Task to complete:
Each line of the data below that contains "ABBV" must be copied.

Exercise inputs:

##########

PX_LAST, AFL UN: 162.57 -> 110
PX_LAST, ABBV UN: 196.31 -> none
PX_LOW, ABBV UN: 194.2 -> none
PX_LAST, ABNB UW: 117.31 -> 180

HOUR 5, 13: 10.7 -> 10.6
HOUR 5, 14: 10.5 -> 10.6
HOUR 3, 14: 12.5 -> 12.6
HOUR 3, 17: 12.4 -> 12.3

##########

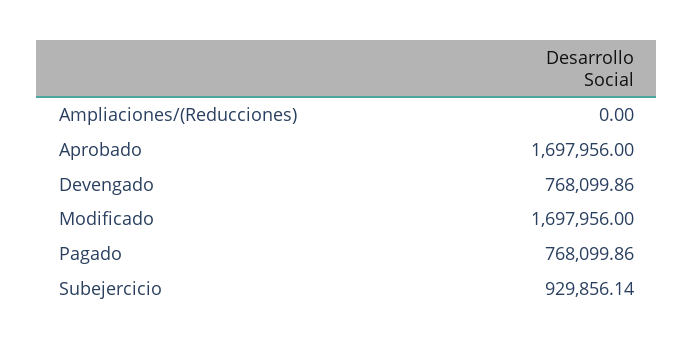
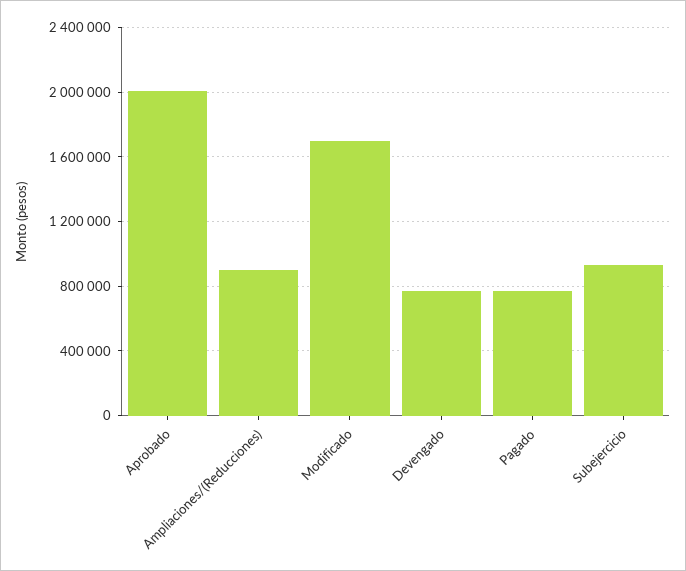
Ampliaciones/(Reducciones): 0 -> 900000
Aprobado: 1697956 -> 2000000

##########

Result for this exercise:
PX_LAST, ABBV UN: 196.31 -> none
PX_LOW, ABBV UN: 194.2 -> none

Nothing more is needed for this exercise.